Passage shown section start

Building a test harness to test outside the browser

One of the best practices in software engineering is to build unit tests for code in conjunction with integration tests.

When building with WebAssembly in the browser, it makes sense to build some form of unit test for the interface to the code we're working with so we can debug outside of the browser and also be able to test out the interface we've built.

In this example we've been emulating a stream based API as the interface to the AV1 library. So, logically it makes sense to build a test harness that we can use to build a version of our API that runs on the command line and does actual file I/O under the hood by implementing the file I/O itself underneath our DATA_Source API.

The stream I/O code for our test harness is straightforward, and looks like this:

DATA_Source *
DS_open(const char *what) {
    return (DATA_Source *)fopen(what, "rb");
}

size_t
DS_read(DATA_Source *ds, unsigned char *buf, size_t bytes) {
    return fread(buf, 1, bytes, (FILE *)ds);
}

int
DS_empty(DATA_Source *ds) {
    return feof((FILE *)ds);
}

void
DS_close(DATA_Source *ds) {
    fclose((FILE *)ds);
}

By abstracting the stream interface we can build our WebAssembly module to use binary data blobs when in the browser, and interface to real files when we build the code to test from the command line. Our test harness code can be found in the example source file test.c.

Implementing a buffering mechanism for multiple video frames

When playing back video, it's common practice to buffer a few frames to help with smoother playback. For our purposes we'll just implement a buffer of 10 frames of video, so we'll buffer 10 frames before we start playback. Then each time a frame is displayed, we'll try to decode another frame so we keep the buffer full. This approach makes sure frames are available in advance to help stop the video stuttering.

With our simple example, the entire compressed video is available to read, so the buffering isn't really needed. However, if we're to extend the source data interface to support streaming input from a server, then we need to have the buffering mechanism in place.

The code in decode-av1.c for reading frames of video data from the AV1 library and storing in the buffer as this:

void
AVX_Decoder_run(AVX_Decoder *ad) {
    ...

Passage shown section end

▶ [What is needed]:
Restate the part of the WebAssembly passage that opens with the words containing "With our simple" and closes with "mechanism in place.", updating "server" to "remote host".

Available data section start

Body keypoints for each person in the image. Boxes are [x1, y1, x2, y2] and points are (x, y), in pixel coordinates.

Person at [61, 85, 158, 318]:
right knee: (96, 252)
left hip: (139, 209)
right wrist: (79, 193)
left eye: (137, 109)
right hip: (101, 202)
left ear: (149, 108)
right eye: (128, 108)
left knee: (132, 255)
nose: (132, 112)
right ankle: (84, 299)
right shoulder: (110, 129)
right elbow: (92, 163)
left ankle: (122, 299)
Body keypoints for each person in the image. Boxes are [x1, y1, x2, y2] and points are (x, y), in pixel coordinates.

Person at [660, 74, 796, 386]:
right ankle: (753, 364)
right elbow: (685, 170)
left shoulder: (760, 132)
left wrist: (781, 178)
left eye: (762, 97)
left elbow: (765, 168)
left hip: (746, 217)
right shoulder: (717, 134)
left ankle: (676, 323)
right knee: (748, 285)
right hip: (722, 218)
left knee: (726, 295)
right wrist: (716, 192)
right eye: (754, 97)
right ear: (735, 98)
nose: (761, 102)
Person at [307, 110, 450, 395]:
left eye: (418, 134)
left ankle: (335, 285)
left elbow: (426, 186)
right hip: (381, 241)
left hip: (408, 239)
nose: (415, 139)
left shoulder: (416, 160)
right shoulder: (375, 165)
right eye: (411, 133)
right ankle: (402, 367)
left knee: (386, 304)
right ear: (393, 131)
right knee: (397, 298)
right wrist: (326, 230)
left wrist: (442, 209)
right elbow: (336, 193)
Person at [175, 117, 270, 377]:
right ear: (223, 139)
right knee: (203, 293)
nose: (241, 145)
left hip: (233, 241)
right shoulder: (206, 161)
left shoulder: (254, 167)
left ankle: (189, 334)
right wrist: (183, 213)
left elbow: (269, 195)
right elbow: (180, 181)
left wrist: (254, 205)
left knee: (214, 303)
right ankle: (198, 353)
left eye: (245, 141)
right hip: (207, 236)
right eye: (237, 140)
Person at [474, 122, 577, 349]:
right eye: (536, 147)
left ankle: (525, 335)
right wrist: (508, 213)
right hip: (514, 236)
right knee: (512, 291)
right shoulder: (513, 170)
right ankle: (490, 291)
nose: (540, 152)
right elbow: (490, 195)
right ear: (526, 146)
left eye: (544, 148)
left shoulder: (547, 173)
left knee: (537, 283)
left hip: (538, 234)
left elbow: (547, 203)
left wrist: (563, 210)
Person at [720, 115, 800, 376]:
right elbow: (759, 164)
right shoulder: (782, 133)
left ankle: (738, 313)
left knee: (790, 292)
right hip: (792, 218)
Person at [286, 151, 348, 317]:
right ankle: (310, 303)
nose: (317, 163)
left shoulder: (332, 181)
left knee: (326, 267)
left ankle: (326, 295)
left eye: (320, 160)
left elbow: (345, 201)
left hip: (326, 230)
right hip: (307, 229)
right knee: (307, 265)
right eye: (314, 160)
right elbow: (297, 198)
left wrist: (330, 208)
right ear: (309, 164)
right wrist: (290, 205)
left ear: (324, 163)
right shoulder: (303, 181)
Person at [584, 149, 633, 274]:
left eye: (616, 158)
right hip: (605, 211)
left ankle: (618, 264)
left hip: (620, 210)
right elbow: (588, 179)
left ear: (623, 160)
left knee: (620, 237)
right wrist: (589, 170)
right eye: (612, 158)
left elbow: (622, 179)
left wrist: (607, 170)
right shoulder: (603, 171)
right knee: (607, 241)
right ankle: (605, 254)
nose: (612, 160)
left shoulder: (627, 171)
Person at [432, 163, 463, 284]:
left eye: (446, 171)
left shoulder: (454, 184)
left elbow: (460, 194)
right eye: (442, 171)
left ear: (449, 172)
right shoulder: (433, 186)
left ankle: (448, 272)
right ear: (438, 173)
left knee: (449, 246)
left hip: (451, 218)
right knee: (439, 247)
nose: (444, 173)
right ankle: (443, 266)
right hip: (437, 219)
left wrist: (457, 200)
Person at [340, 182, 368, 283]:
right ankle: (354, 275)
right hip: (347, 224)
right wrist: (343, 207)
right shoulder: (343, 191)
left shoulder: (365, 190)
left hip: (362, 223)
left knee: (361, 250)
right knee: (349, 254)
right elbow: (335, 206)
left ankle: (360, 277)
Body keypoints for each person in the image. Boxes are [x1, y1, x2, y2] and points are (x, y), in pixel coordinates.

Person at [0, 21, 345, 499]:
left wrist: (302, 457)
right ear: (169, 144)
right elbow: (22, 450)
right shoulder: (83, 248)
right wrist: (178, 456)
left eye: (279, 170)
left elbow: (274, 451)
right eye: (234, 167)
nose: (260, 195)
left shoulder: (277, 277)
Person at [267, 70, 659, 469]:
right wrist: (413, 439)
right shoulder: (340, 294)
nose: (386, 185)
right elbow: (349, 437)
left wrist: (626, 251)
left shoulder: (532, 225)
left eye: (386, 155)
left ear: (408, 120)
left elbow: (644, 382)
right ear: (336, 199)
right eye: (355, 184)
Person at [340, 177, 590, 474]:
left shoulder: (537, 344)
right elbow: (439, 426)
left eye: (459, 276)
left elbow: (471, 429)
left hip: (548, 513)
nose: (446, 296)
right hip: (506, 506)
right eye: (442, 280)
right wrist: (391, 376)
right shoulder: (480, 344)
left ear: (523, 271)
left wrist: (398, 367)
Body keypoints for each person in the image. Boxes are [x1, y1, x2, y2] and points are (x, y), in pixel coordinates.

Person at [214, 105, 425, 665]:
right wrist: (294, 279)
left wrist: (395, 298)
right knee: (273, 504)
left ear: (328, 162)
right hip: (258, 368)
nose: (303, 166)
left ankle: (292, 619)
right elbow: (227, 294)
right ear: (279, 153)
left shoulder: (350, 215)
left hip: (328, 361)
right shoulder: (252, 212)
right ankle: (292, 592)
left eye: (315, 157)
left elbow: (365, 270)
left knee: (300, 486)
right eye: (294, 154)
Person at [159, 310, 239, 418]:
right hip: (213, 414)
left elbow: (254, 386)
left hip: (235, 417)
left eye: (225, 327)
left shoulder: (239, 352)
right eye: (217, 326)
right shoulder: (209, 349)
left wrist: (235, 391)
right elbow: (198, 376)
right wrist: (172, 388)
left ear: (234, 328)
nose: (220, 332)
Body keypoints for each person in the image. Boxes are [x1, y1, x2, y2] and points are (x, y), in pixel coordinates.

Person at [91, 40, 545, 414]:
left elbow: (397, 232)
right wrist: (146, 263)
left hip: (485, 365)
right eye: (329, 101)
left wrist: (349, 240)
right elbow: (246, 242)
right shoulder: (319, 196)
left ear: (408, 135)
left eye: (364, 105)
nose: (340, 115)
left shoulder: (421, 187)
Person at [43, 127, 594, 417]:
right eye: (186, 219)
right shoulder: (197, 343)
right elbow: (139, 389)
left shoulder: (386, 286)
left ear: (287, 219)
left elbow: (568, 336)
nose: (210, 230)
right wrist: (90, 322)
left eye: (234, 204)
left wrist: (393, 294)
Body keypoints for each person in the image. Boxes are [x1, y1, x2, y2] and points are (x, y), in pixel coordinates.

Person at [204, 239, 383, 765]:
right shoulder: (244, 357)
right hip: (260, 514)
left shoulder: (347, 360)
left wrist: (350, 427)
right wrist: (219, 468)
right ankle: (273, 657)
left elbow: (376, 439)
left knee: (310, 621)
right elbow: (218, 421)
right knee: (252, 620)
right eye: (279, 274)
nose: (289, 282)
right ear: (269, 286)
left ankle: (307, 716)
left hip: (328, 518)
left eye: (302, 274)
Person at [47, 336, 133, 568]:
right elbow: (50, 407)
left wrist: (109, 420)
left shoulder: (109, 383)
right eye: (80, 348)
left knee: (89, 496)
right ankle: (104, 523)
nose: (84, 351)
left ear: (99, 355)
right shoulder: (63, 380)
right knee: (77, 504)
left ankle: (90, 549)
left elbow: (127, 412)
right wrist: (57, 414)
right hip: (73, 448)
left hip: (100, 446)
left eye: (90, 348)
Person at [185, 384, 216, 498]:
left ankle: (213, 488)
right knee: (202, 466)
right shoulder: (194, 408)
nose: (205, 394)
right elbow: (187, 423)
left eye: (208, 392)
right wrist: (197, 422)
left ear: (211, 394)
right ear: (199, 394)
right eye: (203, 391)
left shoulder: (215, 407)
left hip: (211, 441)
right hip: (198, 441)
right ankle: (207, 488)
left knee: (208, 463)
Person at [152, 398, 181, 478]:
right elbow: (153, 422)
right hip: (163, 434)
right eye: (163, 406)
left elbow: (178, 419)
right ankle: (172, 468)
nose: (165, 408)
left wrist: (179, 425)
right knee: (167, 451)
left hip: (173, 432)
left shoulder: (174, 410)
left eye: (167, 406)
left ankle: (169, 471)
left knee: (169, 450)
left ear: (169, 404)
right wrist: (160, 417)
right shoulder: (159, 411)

Available data section end

▶ [Response below]:
With our simple example, the entire compressed video is available to read, so the buffering isn't really needed. However, if we're to extend the source data interface to support streaming input from a remote host, then we need to have the buffering mechanism in place.